§ **Text segment**:
>>>

0
votes

Given:

  • Two node labels:
    • 1000 (:A) nodes
    • 1000 (:B) nodes
  • Constraints:
    • CREATE CONSTRAINT ON (a:A) ASSERT a.id IS UNIQUE;
    • CREATE CONSTRAINT ON (b:B) ASSERT b.id IS UNIQUE;
  • One unidirectional relationship type:
    • 4000 [:RELATED_TO] relationships
  • Multiple (a:A)-[:RELATED_TO]->(b:B) paths
    (Meaning, the same node (a:A) could be related to the same node (b:B) multiple times)

I'm trying to run a query that would show the paths of the node that is connected to the biggest number of other unique nodes in the graph. For example, if nodes (a1:A), (a2:A), (a3:A), and (a4:A) are all connected to (b:B) at least once, and it so happens that no other (:B) is connected to any more than three unique (:A) nodes elsewhere in the graph, I would like for the Neo4j Browser to show (b:B) in the center and (a1:A) through (a4:A) around it. I feel like my biggest challenge is that I haven't been able to figure out how to avoid counting up multiple (a1:A)-[:RELATED_TO]->(b:B) paths.

<<<

§ **Problem 1**:
Retype the stretch of the Neo4j query question from "I'm trying to" through "multiple (a1:A)-[:RELATED_TO]->(b:B) paths.".
§ **Problem 2**:
Continue the Neo4j query question from the point where it stops.

§ **Study material**:
>>>

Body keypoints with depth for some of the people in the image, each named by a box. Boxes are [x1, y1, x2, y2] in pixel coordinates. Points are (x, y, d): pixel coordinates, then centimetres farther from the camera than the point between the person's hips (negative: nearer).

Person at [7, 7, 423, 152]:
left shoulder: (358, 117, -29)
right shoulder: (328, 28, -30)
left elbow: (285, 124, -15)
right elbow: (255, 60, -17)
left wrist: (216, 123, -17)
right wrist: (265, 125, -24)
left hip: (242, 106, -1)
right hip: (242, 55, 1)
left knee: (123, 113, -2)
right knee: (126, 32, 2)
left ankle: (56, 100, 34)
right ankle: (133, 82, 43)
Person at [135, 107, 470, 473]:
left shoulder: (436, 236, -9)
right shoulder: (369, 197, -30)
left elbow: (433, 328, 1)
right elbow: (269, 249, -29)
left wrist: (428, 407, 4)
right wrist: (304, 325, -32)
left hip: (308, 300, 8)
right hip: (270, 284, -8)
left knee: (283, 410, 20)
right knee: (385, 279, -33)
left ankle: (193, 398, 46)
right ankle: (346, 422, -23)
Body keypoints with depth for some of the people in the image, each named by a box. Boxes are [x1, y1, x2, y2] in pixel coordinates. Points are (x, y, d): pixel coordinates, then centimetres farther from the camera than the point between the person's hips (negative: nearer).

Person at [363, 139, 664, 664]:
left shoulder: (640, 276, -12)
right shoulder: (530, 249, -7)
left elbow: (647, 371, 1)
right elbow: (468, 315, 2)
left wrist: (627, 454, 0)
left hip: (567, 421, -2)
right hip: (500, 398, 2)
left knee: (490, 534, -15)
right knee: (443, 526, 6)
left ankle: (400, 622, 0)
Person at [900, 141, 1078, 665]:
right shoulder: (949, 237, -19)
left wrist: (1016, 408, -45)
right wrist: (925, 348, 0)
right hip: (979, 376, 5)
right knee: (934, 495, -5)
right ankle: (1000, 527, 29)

<<<
>>>

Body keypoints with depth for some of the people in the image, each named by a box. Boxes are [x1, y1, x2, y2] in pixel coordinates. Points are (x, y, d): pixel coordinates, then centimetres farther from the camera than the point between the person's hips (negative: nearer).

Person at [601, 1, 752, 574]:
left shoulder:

<<<
>>>

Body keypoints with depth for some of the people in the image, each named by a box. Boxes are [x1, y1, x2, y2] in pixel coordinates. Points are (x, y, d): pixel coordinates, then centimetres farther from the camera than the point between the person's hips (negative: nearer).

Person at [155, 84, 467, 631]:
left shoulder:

<<<

§ **Final answer 1**:
I'm trying to run a query that would show the paths of the node that is connected to the biggest number of other unique nodes in the graph. For example, if nodes (a1:A), (a2:A), (a3:A), and (a4:A) are all connected to (b:B) at least once, and it so happens that no other (:B) is connected to any more than three unique (:A) nodes elsewhere in the graph, I would like for the Neo4j Browser to show (b:B) in the center and (a1:A) through (a4:A) around it. I feel like my biggest challenge is that I haven't been able to figure out how to avoid counting up multiple (a1:A)-[:RELATED_TO]->(b:B) paths.

§ **Final answer 2**:
I'll be happy to provide more context if necessary. Thanks in advance!

1

1 Answers

1
votes

This query uses the aggregating function COLLECT (with the DISTINCT operator to qualify its argument) to return the B node that has relationships with the most distinct A nodes, along with those A nodes:

MATCH (a:A)-[:RELATED_TO]->(b:B)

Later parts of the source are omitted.